Among the records that follow, find the line with "[81,93,194,104] draft_S3-220499-r1 ->" and the line with "[482,297,535,309] approved ->". Set down those lines and all lines between them exactly, without adding anything.

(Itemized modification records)
# # # #

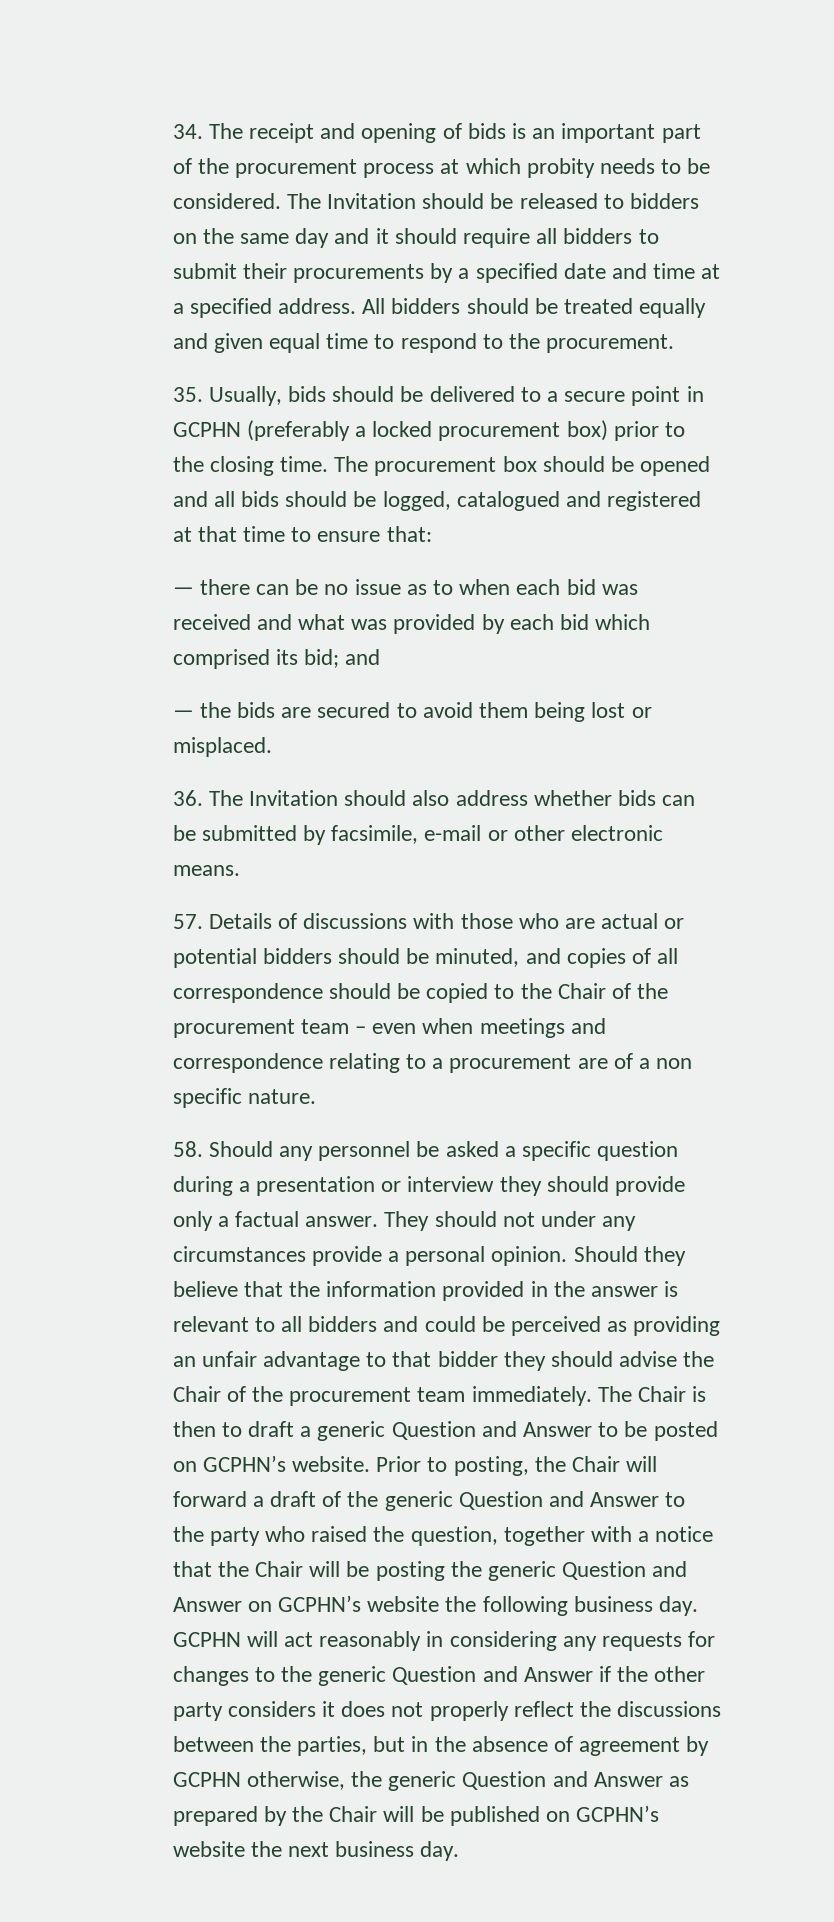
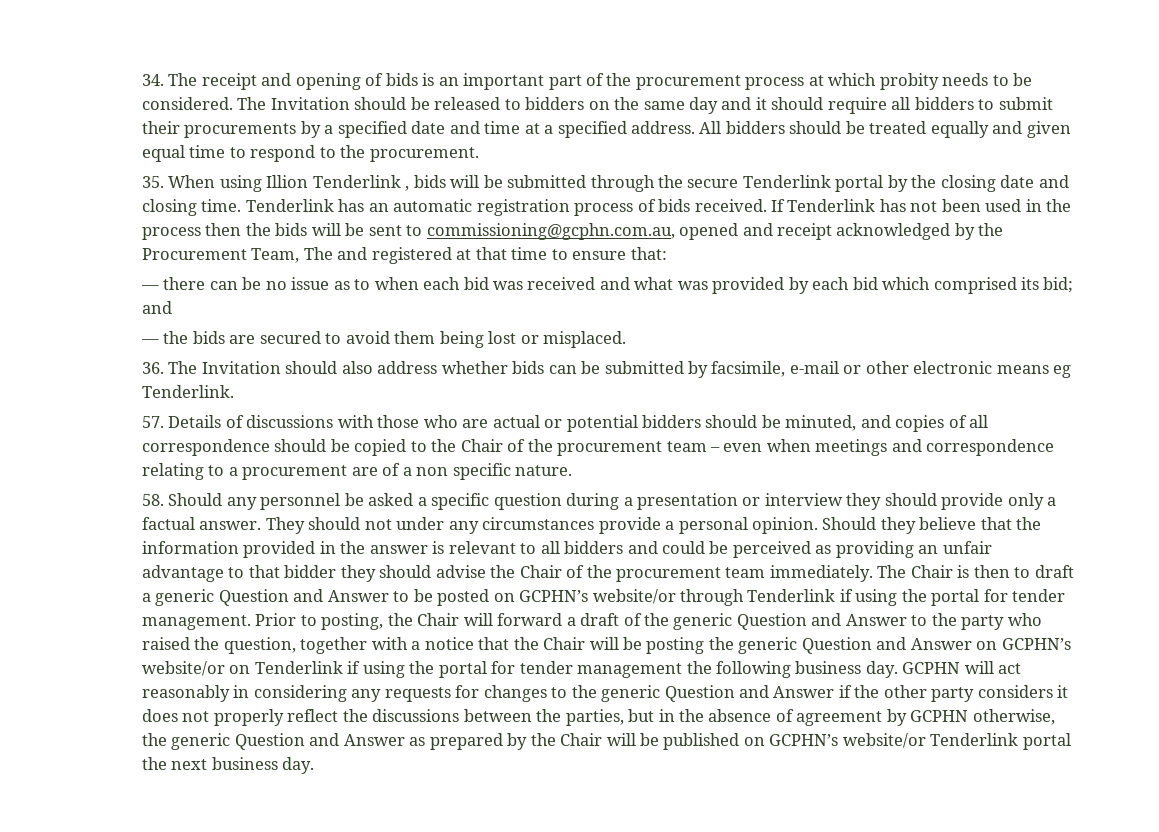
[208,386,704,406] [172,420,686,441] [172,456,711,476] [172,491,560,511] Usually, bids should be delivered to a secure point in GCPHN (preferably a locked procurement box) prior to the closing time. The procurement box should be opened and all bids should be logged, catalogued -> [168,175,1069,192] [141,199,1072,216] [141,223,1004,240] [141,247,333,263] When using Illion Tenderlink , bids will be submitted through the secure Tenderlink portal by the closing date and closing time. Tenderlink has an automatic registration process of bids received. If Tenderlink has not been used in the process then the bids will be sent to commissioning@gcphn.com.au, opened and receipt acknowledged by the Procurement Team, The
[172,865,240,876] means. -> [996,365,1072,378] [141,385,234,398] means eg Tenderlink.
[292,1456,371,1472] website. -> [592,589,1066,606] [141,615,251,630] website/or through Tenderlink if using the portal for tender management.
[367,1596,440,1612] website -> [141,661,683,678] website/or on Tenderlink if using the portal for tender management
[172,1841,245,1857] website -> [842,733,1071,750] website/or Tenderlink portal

# # # #

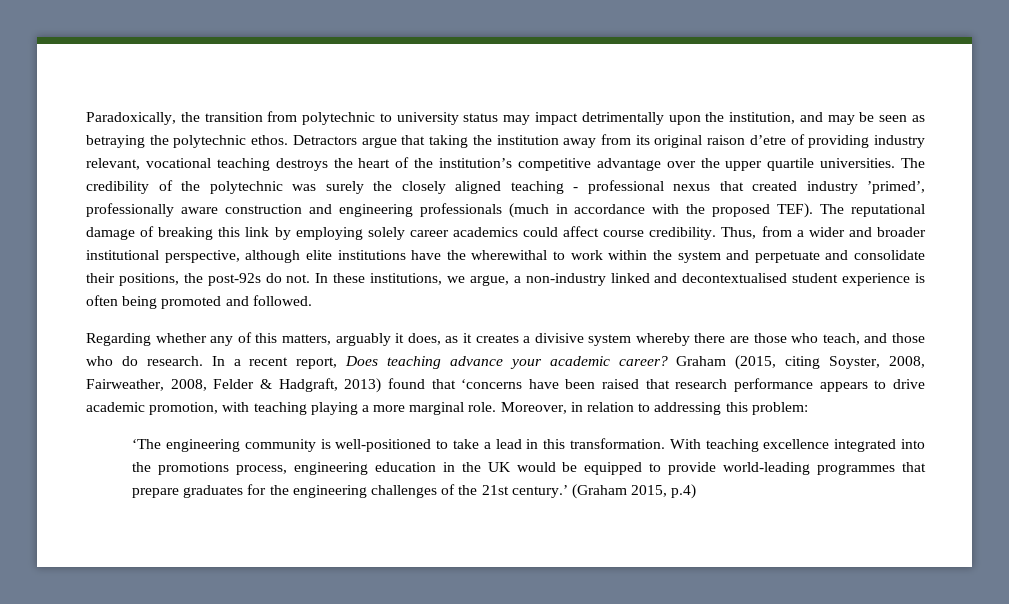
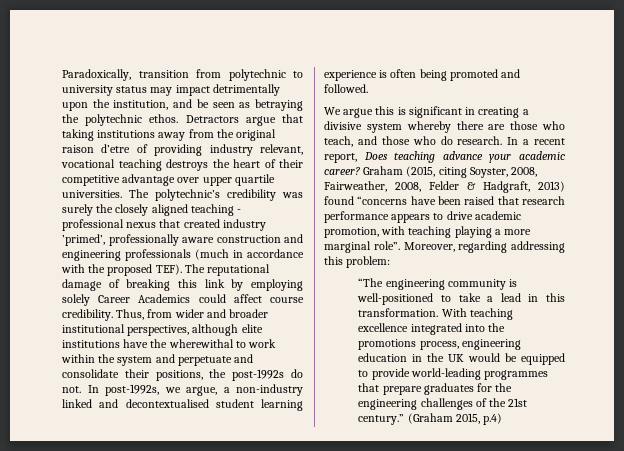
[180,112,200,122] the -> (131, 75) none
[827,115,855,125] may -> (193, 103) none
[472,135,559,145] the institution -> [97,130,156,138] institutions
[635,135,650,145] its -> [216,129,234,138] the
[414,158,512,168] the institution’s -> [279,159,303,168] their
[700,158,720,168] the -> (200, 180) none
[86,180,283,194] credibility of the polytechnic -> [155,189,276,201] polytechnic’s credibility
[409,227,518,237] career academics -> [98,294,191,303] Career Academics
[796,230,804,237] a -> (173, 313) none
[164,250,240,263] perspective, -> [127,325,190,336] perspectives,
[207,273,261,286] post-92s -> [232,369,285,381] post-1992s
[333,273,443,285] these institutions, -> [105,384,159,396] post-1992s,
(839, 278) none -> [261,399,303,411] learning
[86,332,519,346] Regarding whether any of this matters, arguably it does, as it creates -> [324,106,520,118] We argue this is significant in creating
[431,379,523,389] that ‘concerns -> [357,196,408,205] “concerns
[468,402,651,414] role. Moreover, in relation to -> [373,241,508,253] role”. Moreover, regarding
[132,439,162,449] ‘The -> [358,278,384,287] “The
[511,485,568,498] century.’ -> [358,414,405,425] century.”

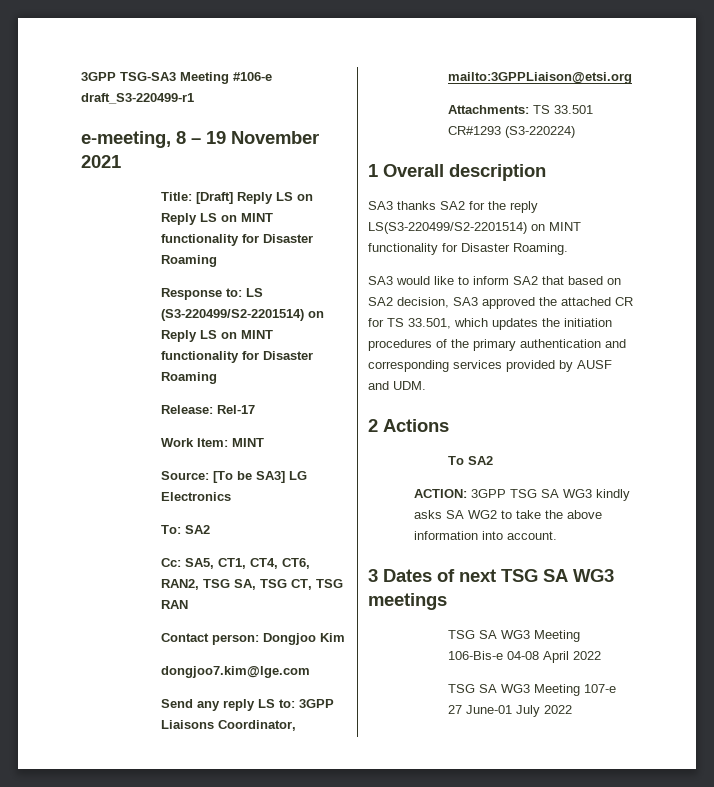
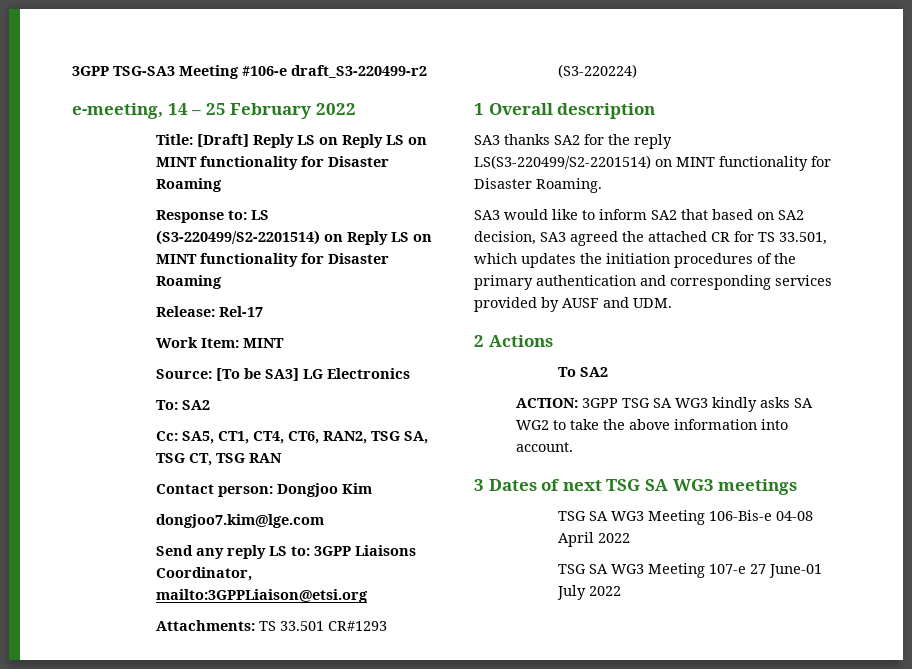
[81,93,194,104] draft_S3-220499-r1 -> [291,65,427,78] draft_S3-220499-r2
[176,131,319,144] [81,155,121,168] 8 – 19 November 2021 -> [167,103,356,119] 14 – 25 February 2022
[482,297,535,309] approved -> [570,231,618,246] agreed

# # # #

Answer space:
[81,93,194,104] draft_S3-220499-r1 -> [291,65,427,78] draft_S3-220499-r2
[176,131,319,144] [81,155,121,168] 8 – 19 November 2021 -> [167,103,356,119] 14 – 25 February 2022
[482,297,535,309] approved -> [570,231,618,246] agreed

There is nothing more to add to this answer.